The problem affects Windows Media Player 6.4, a two-year-old version of the software. However, Microsoft notes that version 7.0 and the more recent 7.1 may be vulnerable due to backward compatibility efforts, and the company recommends that IT administrators patch 7.x-generation Windows Media Players as well.
Although the vulnerability could affect users of Windows XP, Microsoft says the issue is addressed by the Windows XP Critical Update that Redmond posted the day of the Windows XP launch (Oct. 25).

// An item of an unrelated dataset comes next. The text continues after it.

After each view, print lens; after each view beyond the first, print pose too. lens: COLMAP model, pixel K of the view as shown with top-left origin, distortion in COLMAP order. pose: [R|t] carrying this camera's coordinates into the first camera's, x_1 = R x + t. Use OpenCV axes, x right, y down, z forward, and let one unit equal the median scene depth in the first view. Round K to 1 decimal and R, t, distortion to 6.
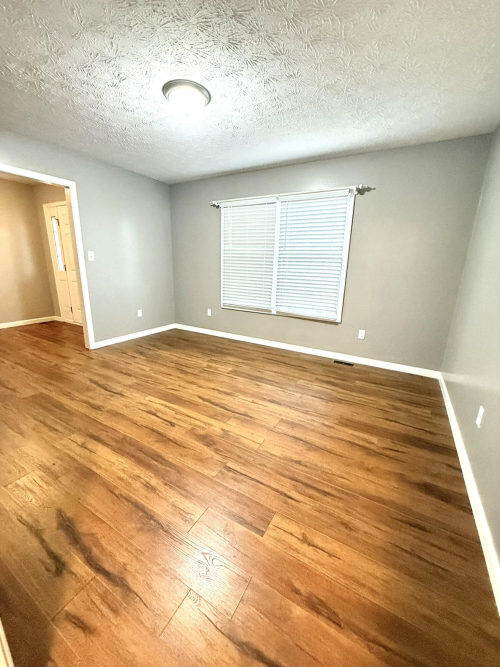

The vulnerability stems from an unchecked buffer in the code that processes Advanced Streaming Format (ASF).
An attacker would have to create a specially malformed ASF file and induce a user to play it. In some cases, the buffer overrun will merely cause Windows Media Player to crash. In other cases, the attacker could cause code to be executed on the machine with the user's privileges.
A mitigating factor is that the attacker must correctly guess the specific operating system the user is running for the attack to successfully execute any code on a user's machine.
The patch, the 56th this year, follows a recent and welcome trend out of Redmond in that it eliminates all known vulnerabilities affecting Windows Media Player 6.4.
Under Microsoft's new rating system, the risk is rated as critical over the Internet, intranet and for client systems.
The security bulletin about the vulnerability and link to the patch can be found at http://www.microsoft.com/technet/security/bulletin/ms01-056.asp.
Scott Bekker is editor in chief of Redmond Channel Partner magazine.